Occasionly he found himself presiding over cases in which two brothers in particular (Richard, mentioned earlier, and Edmund Meredith (1845-1921) K.C., London's top criminal barrister) stood before him. They were all excellent lawyers, and hotly harangued one another in the courtroom, but privately remained extremely close to one another, never letting a case be the cause of a rift between them.

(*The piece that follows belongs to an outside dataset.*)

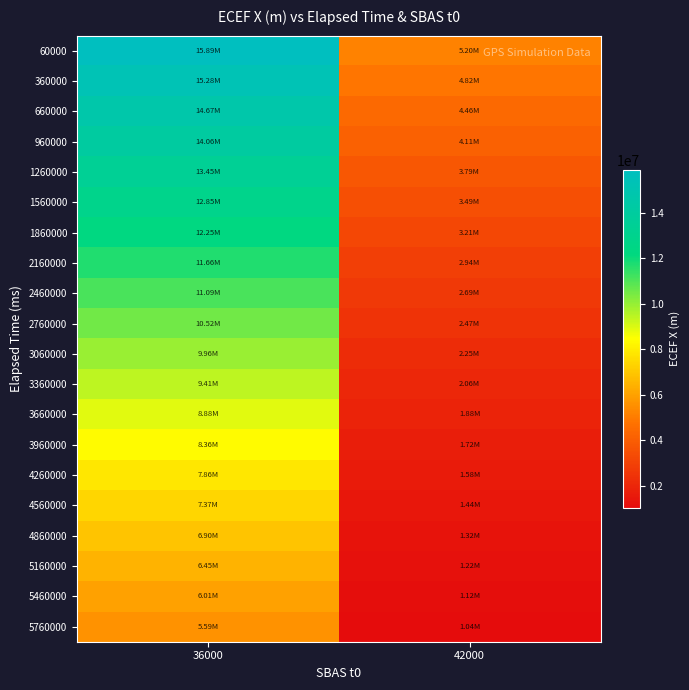

What is the greatest value displayed?

15894357.5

Outside of court Meredith still exercised great political influence, and his 'legislative and forensic skills were frequently enlisted by various governments'. In 1900 Sir William Meredith was elected as Chancellor of the University of Toronto, a position he held until his death, and he also served as Chairman of Toronto's Civic Improvement Committee.

Family Life

In 1862 William Meredith married Mary (1842-1930), daughter of Marcus Holmes, Mayor of London, Director of the London and Lake Huron Railway Company and President of the Horticultural Society. William and Mary lived at Binscarth Road, in the Rosedale area of Toronto, and were the parents of three daughters and one son. Their son, Major John Redmond Walsingham Meredith (1878-1916), predeceased his parents in England during World War One, leaving two daughters. Following a swim off the coast of Maine whilst on holiday, Sir William Meredith became ill and died a few weeks later when staying with relatives in Montreal. He and his wife are interred at the St. James Cemetery in Toronto.